Since water has an extremely low absorption coefficient in the UV region of 200 to 230 nanometers, this approach also serves to suppress the water background from MIR absorption in fresh biological samples.
"To our knowledge, among the existing far-field MIR imaging approaches, ULM-PAM has achieved the highest imaging resolution at 250 nanometers, which can be further improved by using a higher-NA objective lens and a shorter ultraviolet wavelength," said the team in its paper. "In addition, ULM-PAM can potentially bridge the resolution gap from 100 to 400 nanometers between existing MIR modalities."

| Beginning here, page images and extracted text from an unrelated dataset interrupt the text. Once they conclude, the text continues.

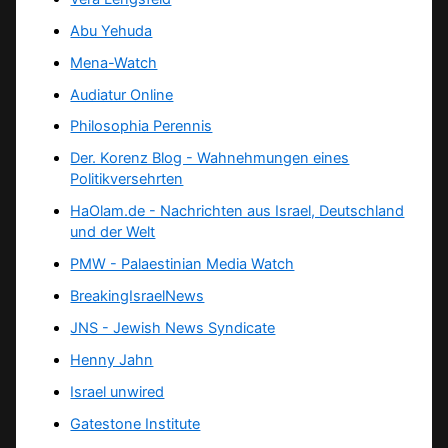
Abu Yehuda
Mena-Watch
Audiatur Online
Philosophia Perennis
Der. Korenz Blog - Wahnehmungen eines
Politikversehrten
HaOlam.de - Nachrichten aus Israel, Deutschland
und der Welt
PMW - Palaestinian Media Watch
BreakingIsraelNews
JNS - Jewish News Syndicate
Henny Jahn
Israel unwired
Gatestone Institute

Further work by the team will be aimed at issues such as the noise inherently introduced by the use of two non-identical UV pulses, and the way that imaging speed is potentially restricted by the pulse repetition rates of the lasers.
Wang believes, however, that the technique will prove valuable for the imaging of a number of different biological specimens, and ultimately could achieve nanoscale far-field chemical imaging by extending the wavelength of the probe beam to the X-ray regime.
"I want to move this to in vivo, and I want to use this to image cancer cells during surgery," he said. "That would be the dream."